The nonpartisan Health Policy Institute of Ohio, which has not taken a position on the federal health-care law, found earlier this year that the state would see a net gain of $1.4 billion through 2022 if it pursued Medicaid expansion.
Health Policy Institute of Ohio, however, did not look at the impact of differing provider rates.
"If you did not expand Medicaid coverage, it is true that people above 100 percent of the federal poverty level could go into the insurance marketplace and purchase health insurance coverage that way," said HPIO President Amy Rohling McGee.

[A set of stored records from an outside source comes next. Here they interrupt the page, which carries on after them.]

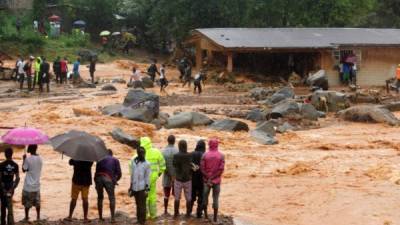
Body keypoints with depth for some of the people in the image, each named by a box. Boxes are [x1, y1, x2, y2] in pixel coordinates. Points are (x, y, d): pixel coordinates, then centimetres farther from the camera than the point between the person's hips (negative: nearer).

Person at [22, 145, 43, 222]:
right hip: (36, 185, 5)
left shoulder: (28, 159, -18)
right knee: (37, 202, 15)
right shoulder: (40, 159, -1)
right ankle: (38, 217, 21)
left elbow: (24, 170, -9)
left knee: (27, 203, 8)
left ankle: (26, 217, 15)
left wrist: (24, 160, 0)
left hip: (28, 185, -5)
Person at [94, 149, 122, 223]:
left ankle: (100, 217, 16)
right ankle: (113, 218, -3)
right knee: (112, 198, 7)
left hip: (98, 178, 2)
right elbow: (119, 173, 12)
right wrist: (115, 180, 29)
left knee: (100, 197, 17)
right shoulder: (115, 160, 20)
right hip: (108, 179, -2)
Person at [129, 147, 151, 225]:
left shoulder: (146, 164, -5)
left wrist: (147, 188, -9)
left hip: (142, 187, -4)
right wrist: (131, 185, 13)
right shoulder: (133, 161, 6)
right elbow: (132, 174, 12)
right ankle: (138, 219, 20)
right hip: (134, 187, 4)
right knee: (137, 203, 12)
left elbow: (147, 176, -5)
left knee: (142, 204, -2)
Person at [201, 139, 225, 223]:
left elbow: (202, 168, -11)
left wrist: (208, 178, -9)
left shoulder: (205, 155, -5)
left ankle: (205, 214, 21)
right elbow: (221, 169, -13)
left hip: (206, 180, 0)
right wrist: (212, 178, -13)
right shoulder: (221, 156, -5)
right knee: (215, 199, 5)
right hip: (216, 181, 0)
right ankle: (215, 217, 7)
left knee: (205, 197, 15)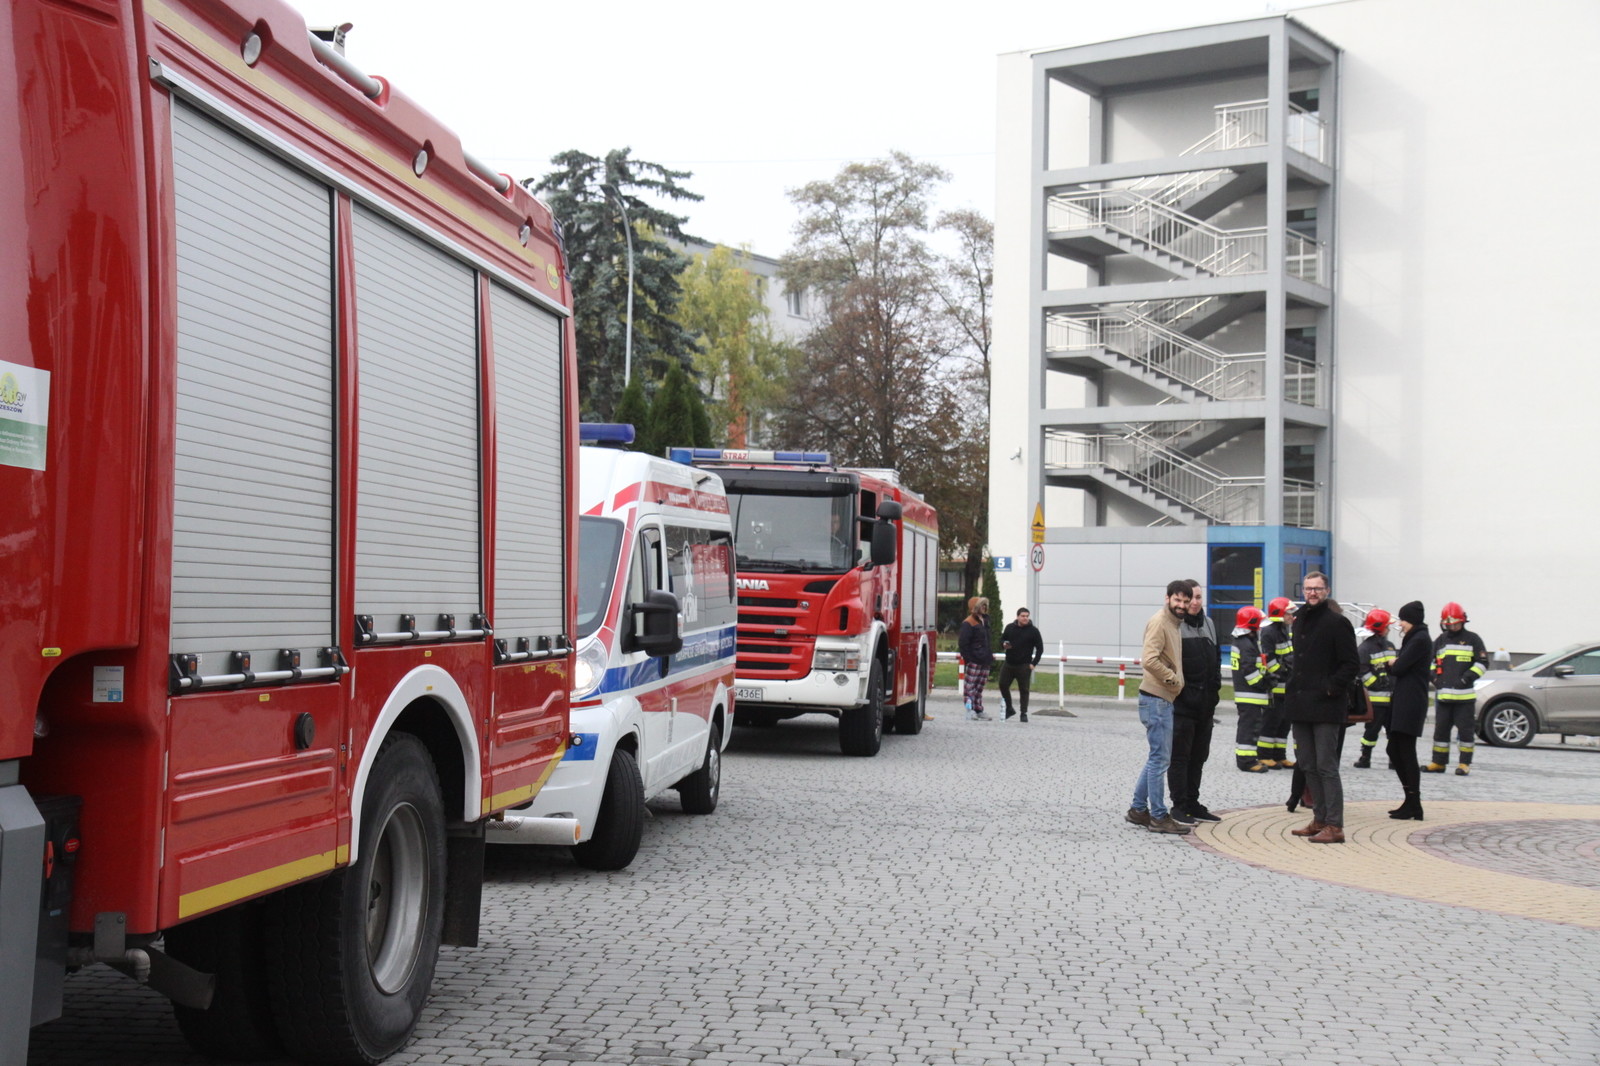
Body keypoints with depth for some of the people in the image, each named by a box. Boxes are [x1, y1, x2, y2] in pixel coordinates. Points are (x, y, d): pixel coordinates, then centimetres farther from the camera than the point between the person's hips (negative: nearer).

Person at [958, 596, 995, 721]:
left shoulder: (984, 621, 18)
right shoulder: (968, 623, -9)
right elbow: (962, 643, -14)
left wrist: (990, 655, 22)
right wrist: (968, 658, -17)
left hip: (985, 661, 8)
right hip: (974, 660, -8)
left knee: (980, 687, 11)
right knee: (970, 684, -8)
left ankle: (979, 711, 14)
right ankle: (970, 709, -11)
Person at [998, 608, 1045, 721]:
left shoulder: (1033, 631, -3)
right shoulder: (1009, 628, 6)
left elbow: (1040, 648, 0)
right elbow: (1002, 639, 18)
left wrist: (1033, 663, -7)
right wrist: (1004, 645, -6)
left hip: (1024, 666, -3)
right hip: (1008, 664, 3)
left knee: (1024, 690, -1)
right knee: (1003, 685, 4)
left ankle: (1024, 713, 7)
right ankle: (1009, 709, 20)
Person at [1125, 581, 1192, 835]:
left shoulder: (1174, 624, 16)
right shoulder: (1159, 622, -14)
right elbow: (1150, 660, -25)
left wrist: (1176, 681, 10)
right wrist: (1173, 679, -16)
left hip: (1164, 699, 10)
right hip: (1156, 699, -10)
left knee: (1158, 757, 15)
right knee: (1160, 759, -5)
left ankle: (1138, 809, 23)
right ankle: (1159, 816, 0)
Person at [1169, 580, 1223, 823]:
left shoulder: (1209, 624, 14)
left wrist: (1215, 687, 12)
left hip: (1205, 702, 7)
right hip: (1181, 702, -7)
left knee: (1199, 755, 13)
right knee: (1180, 755, -2)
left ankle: (1193, 803, 21)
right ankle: (1179, 806, 3)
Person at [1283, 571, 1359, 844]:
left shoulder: (1337, 622, -8)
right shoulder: (1300, 620, 15)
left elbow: (1351, 664, -10)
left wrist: (1332, 687, -16)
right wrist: (1294, 691, 14)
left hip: (1326, 705, -8)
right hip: (1301, 704, 8)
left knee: (1326, 766, -8)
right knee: (1309, 765, 11)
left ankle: (1335, 826, -4)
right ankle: (1319, 819, 20)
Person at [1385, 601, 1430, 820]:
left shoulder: (1419, 641, -11)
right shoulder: (1413, 639, 20)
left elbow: (1398, 667, -16)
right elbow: (1397, 668, 18)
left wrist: (1392, 664, 4)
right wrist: (1394, 665, -2)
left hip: (1411, 703, -10)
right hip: (1402, 701, 10)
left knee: (1406, 752, -7)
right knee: (1394, 751, 11)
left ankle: (1414, 806, -4)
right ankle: (1411, 801, 17)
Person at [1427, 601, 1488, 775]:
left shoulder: (1472, 639, 3)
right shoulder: (1441, 640, 15)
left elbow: (1483, 662, 0)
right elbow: (1429, 661, 22)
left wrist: (1468, 677, -11)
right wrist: (1434, 678, 6)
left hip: (1464, 695, -4)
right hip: (1443, 694, 4)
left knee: (1465, 730, 0)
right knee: (1441, 729, 8)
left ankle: (1465, 764, 5)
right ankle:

"Those people would be eligible for cost-sharing, subsidies, and premium tax credits to offset the cost, but people below 100 percent who are not currently eligible would have no subsidized health coverage option," she said. "Our analysis shows that number would be about 370,000 [by 2017]."
As the federal government proceeds with its plans to reduce reimbursements for uncompensated care in emergency rooms, hospitals could still be adversely affected financially for that population, she said.
As state lawmakers argue, supporters of Medicaid expansion hope to force the issue by gathering roughly 115,000 valid signatures of registered voters to put a bill on the General Assembly's desk at the start of 2014.
If lawmakers don't act to the group's satisfaction within four months, it would gather the same number of signatures to put the proposed law directly to voters next November.